- **Aim of the exercise**
Word for word, copy all the data and drop the pictures.
Start of Excerpted records
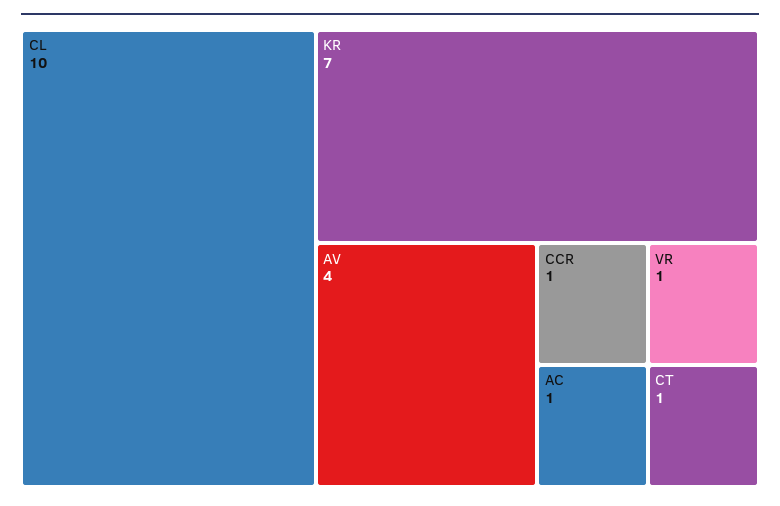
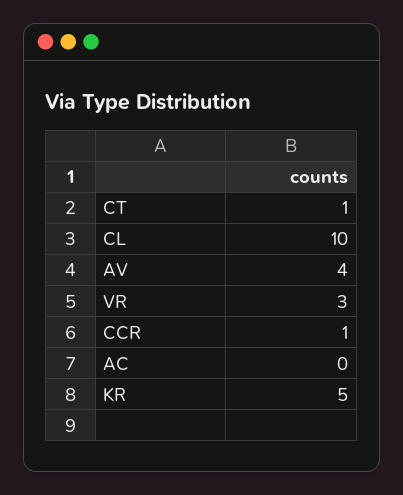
  {
    "CL": 10,
-   "KR": 7,
+   "KR": 5,
    "AV": 4,
    "CCR": 1,
-   "VR": 1,
+   "VR": 3,
-   "AC": 1,
+   "AC": 0,
    "CT": 1
  }

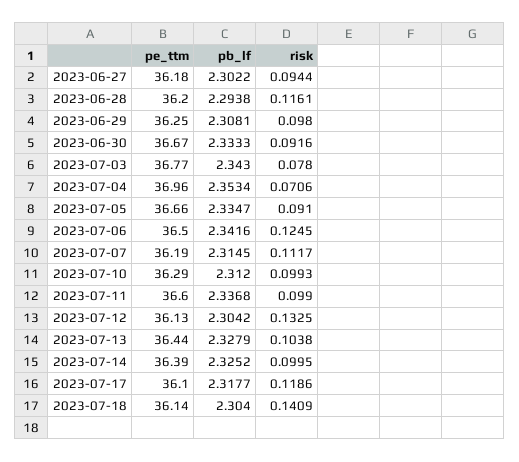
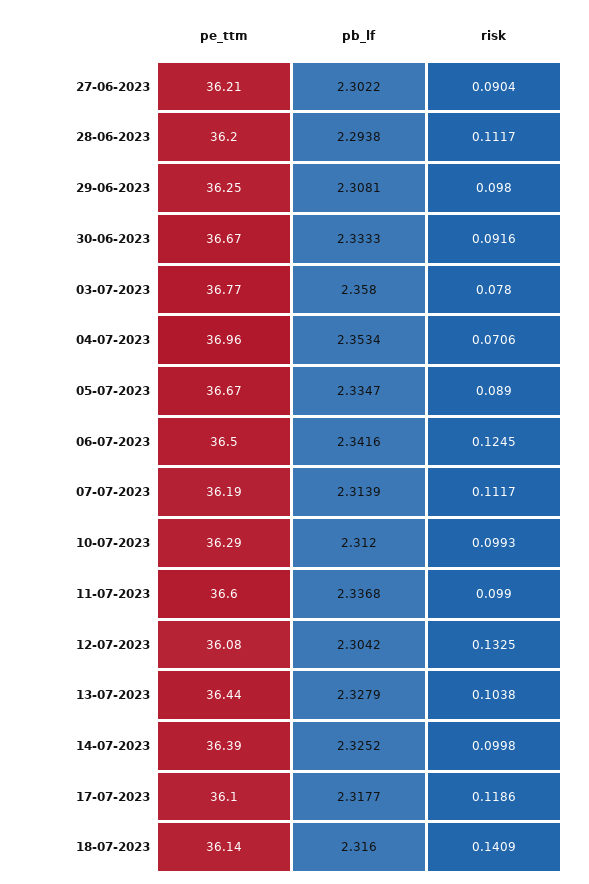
  {
    "pe_ttm": {
-     "2023-06-27": 36.18,
+     "2023-06-27": 36.21,
      "2023-06-28": 36.2,
      "2023-06-29": 36.25,
      "2023-06-30": 36.67,
      "2023-07-03": 36.77,
      "2023-07-04": 36.96,
-     "2023-07-05": 36.66,
+     "2023-07-05": 36.67,
      "2023-07-06": 36.5,
      "2023-07-07": 36.19,
      "2023-07-10": 36.29,
      "2023-07-11": 36.6,
-     "2023-07-12": 36.13,
+     "2023-07-12": 36.08,
      "2023-07-13": 36.44,
      "2023-07-14": 36.39,
      "2023-07-17": 36.1,
      "2023-07-18": 36.14
    },
    "pb_lf": {
      "2023-06-27": 2.3022,
      "2023-06-28": 2.2938,
      "2023-06-29": 2.3081,
      "2023-06-30": 2.3333,
-     "2023-07-03": 2.343,
+     "2023-07-03": 2.358,
      "2023-07-04": 2.3534,
      "2023-07-05": 2.3347,
      "2023-07-06": 2.3416,
-     "2023-07-07": 2.3145,
+     "2023-07-07": 2.3139,
      "2023-07-10": 2.312,
      "2023-07-11": 2.3368,
      "2023-07-12": 2.3042,
      "2023-07-13": 2.3279,
      "2023-07-14": 2.3252,
      "2023-07-17": 2.3177,
-     "2023-07-18": 2.304
+     "2023-07-18": 2.316
    },
    "risk": {
-     "2023-06-27": 0.0944,
+     "2023-06-27": 0.0904,
-     "2023-06-28": 0.1161,
+     "2023-06-28": 0.1117,
      "2023-06-29": 0.098,
      "2023-06-30": 0.0916,
      "2023-07-03": 0.078,
      "2023-07-04": 0.0706,
-     "2023-07-05": 0.091,
+     "2023-07-05": 0.089,
      "2023-07-06": 0.1245,
      "2023-07-07": 0.1117,
      "2023-07-10": 0.0993,
      "2023-07-11": 0.099,
      "2023-07-12": 0.1325,
      "2023-07-13": 0.1038,
-     "2023-07-14": 0.0995,
+     "2023-07-14": 0.0998,
      "2023-07-17": 0.1186,
      "2023-07-18": 0.1409
    }
  }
End of Excerpted records
- **Task solution**
  {
    "CL": 10,
-   "KR": 7,
+   "KR": 5,
    "AV": 4,
    "CCR": 1,
-   "VR": 1,
+   "VR": 3,
-   "AC": 1,
+   "AC": 0,
    "CT": 1
  }

  {
    "pe_ttm": {
-     "2023-06-27": 36.18,
+     "2023-06-27": 36.21,
      "2023-06-28": 36.2,
      "2023-06-29": 36.25,
      "2023-06-30": 36.67,
      "2023-07-03": 36.77,
      "2023-07-04": 36.96,
-     "2023-07-05": 36.66,
+     "2023-07-05": 36.67,
      "2023-07-06": 36.5,
      "2023-07-07": 36.19,
      "2023-07-10": 36.29,
      "2023-07-11": 36.6,
-     "2023-07-12": 36.13,
+     "2023-07-12": 36.08,
      "2023-07-13": 36.44,
      "2023-07-14": 36.39,
      "2023-07-17": 36.1,
      "2023-07-18": 36.14
    },
    "pb_lf": {
      "2023-06-27": 2.3022,
      "2023-06-28": 2.2938,
      "2023-06-29": 2.3081,
      "2023-06-30": 2.3333,
-     "2023-07-03": 2.343,
+     "2023-07-03": 2.358,
      "2023-07-04": 2.3534,
      "2023-07-05": 2.3347,
      "2023-07-06": 2.3416,
-     "2023-07-07": 2.3145,
+     "2023-07-07": 2.3139,
      "2023-07-10": 2.312,
      "2023-07-11": 2.3368,
      "2023-07-12": 2.3042,
      "2023-07-13": 2.3279,
      "2023-07-14": 2.3252,
      "2023-07-17": 2.3177,
-     "2023-07-18": 2.304
+     "2023-07-18": 2.316
    },
    "risk": {
-     "2023-06-27": 0.0944,
+     "2023-06-27": 0.0904,
-     "2023-06-28": 0.1161,
+     "2023-06-28": 0.1117,
      "2023-06-29": 0.098,
      "2023-06-30": 0.0916,
      "2023-07-03": 0.078,
      "2023-07-04": 0.0706,
-     "2023-07-05": 0.091,
+     "2023-07-05": 0.089,
      "2023-07-06": 0.1245,
      "2023-07-07": 0.1117,
      "2023-07-10": 0.0993,
      "2023-07-11": 0.099,
      "2023-07-12": 0.1325,
      "2023-07-13": 0.1038,
-     "2023-07-14": 0.0995,
+     "2023-07-14": 0.0998,
      "2023-07-17": 0.1186,
      "2023-07-18": 0.1409
    }
  }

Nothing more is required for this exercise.